# Cute Pictures of Animals Sleeping



## Vianka Van Bokkem (Aug 26, 2010)

Vianka


----------



## Holly A Hook (Sep 19, 2010)

Awww....love the pictures.


----------



## loonlover (Jul 4, 2009)

Love the pictures.  We have a dog about the size of the one in the third picture that loves to sleep burrowed under the covers like that.


----------



## Kevin D. (Sep 17, 2010)

I have a picture online somewhere of my cat sleeping lookin like Jabba the Hutt.  If I can ever find it, I'll post it here!


----------



## traceya (Apr 26, 2010)

Gorgeous pics - my lot are so hyperactive I hardly ever catch them sleeping, they're like 2 year olds on a sugar high all the time


----------



## Vianka Van Bokkem (Aug 26, 2010)

Thank you! Thank you!


----------



## LCEvans (Mar 29, 2009)

So cute! I love that last one of the cat.

Linda


----------



## ZsuZsu (Dec 27, 2009)

That last pic of your cat looks much like the position my Annabelle likes to sleep in!  I love when she does that- it's just so darn cute!
All of your beasties are adorable!


----------



## Anne Victory (Jul 29, 2010)

One of our cat, Emmy, as a baby:









Older:









Older still - still a kitten, but almost grown:









She doesn't sleep on my desk any more - kinda miss that.


----------



## Monique (Jul 31, 2010)

It's pretty poor quality, but here's a short video of my cat sleeping when he was a kitten. He's still like this.


----------



## Anne Victory (Jul 29, 2010)

Wow, he is out like a LIGHT.  And such a loud motor, too


----------



## lonestar (Feb 9, 2010)

Cute pictures.  It's hard to catch Sadie sleeping but I'm going to try.  She's always so excited.


----------



## Vianka Van Bokkem (Aug 26, 2010)

_*Keep the cute pictures (and videos) coming! They are a lot of fun to watch.*_

Vianka


----------



## Sean Sweeney (Apr 17, 2010)

I post pictures of Caramel on my Facebook... they don't work here on KB though.


----------



## Madeline (Jun 5, 2010)

Here's one I came home to. Chloe had so much fun tearing up the paper towel roll, she passed out and didn't hear me come home from work.

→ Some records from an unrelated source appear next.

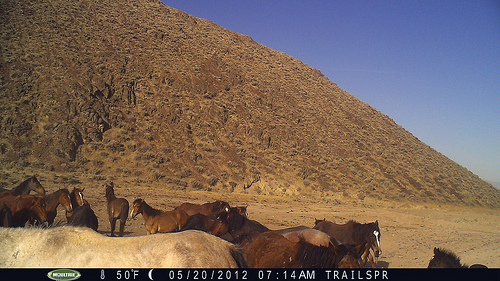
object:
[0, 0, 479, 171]
hill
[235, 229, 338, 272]
horse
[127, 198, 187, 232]
horse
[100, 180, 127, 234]
horse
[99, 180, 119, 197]
head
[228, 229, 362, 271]
horse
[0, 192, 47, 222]
horse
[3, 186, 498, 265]
desert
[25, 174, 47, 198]
head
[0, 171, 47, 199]
horse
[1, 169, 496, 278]
group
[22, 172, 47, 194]
head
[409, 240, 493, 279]
horse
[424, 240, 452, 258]
ear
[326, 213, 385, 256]
horse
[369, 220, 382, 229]
ears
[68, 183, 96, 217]
horse head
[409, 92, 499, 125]
white clouds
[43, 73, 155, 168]
outcrop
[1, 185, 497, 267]
ground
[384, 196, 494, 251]
dessert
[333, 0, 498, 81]
blue sky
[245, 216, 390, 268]
horse's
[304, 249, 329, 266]
black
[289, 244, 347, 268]
mane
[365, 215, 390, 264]
head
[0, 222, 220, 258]
back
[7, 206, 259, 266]
horse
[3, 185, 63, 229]
horse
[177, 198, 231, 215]
horse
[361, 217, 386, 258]
horse_head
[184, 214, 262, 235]
horse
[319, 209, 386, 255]
horse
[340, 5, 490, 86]
sky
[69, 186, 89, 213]
head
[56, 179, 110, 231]
horse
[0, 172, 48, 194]
brown horse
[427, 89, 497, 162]
clouds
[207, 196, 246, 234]
head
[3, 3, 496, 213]
hillside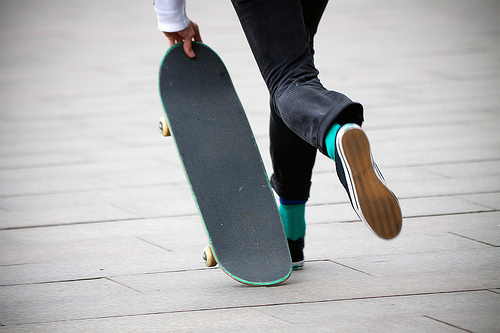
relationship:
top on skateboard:
[159, 34, 290, 282] [148, 37, 324, 293]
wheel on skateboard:
[200, 244, 217, 270] [153, 36, 296, 287]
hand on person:
[161, 18, 209, 61] [197, 0, 439, 288]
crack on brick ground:
[5, 265, 145, 286] [12, 217, 497, 329]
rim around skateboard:
[159, 38, 291, 286] [153, 36, 296, 287]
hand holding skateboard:
[162, 13, 204, 59] [153, 36, 296, 287]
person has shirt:
[154, 1, 404, 268] [153, 2, 189, 31]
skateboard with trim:
[153, 36, 296, 287] [157, 33, 292, 292]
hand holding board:
[158, 13, 209, 55] [155, 39, 292, 289]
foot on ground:
[329, 120, 406, 247] [11, 15, 152, 327]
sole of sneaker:
[341, 130, 402, 240] [334, 122, 405, 241]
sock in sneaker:
[279, 199, 305, 241] [287, 238, 304, 269]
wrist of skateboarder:
[155, 1, 186, 26] [153, 2, 405, 268]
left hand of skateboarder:
[162, 16, 204, 59] [153, 2, 405, 268]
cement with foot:
[108, 260, 188, 331] [271, 196, 327, 278]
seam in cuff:
[178, 4, 190, 27] [152, 0, 190, 33]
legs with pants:
[223, 2, 383, 255] [222, 2, 364, 171]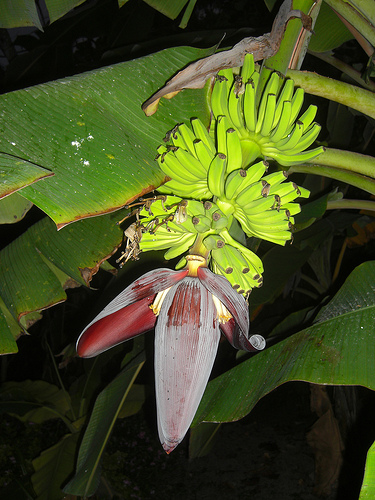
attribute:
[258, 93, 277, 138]
banana — green, yellow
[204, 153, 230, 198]
banana — green, yellow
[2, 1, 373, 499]
tree — grown, forest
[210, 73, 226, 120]
banana — yellow, green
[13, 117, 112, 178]
spots — white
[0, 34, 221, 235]
leaf — green, large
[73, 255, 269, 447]
flower — red, white, purple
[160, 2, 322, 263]
stem — green, stems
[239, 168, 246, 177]
end — brown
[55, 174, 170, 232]
edge — brown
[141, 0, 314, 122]
leaf — brown, curled up, shriveled, grey, bird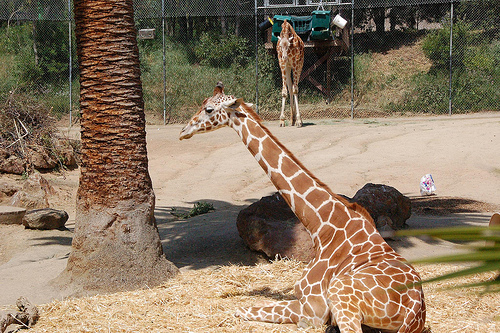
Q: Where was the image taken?
A: It was taken at the zoo.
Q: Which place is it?
A: It is a zoo.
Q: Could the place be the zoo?
A: Yes, it is the zoo.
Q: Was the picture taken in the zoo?
A: Yes, it was taken in the zoo.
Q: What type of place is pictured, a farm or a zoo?
A: It is a zoo.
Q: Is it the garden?
A: No, it is the zoo.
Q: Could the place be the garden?
A: No, it is the zoo.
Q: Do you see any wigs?
A: No, there are no wigs.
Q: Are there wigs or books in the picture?
A: No, there are no wigs or books.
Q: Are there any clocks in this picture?
A: No, there are no clocks.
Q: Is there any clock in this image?
A: No, there are no clocks.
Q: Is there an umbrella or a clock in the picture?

LOL - I love my fur babies 










And here's Sebastian passed out on my sofa.


----------



## Anne Victory (Jul 29, 2010)

Okay, that's just CUTE.  It's hard to even be mad about the mess with that kind of cute-factor going on.  Undoubtedly part of her evil plan


----------



## Vianka Van Bokkem (Aug 26, 2010)

Madeline said:


> Here's one I came home to. Chloe had so much fun tearing up the paper towel roll, she passed out and didn't hear me come home from work.
> 
> LOL - I love my fur babies
> 
> ...


Thank you for the awesome pics Madeline!

Vianka


----------



## sem (Oct 27, 2008)

Now how do you know that Chloe didn't just fall asleep there and Sebastian snuck in and covered her with paper towel debris


----------



## Monique (Jul 31, 2010)

Love it, Madeline!


----------



## cc84 (Aug 6, 2010)

Gorgeous pics ♥

Here is my beloved Cary, he loved snuggling on my bed. ♥ I put 2 pics up but they are big, so just one. Sorry for size!


----------



## BTackitt (Dec 15, 2008)

CC84 you can edit the size easily.
at the beginning of your img tag you have [ img ] (yours has no spaces)
just change it to [ img width=400] whatever your link is [/img] (again remove the space)


----------



## cc84 (Aug 6, 2010)

Thanks BT,  i tried it, it didnt work for me, i probably did something wrong


----------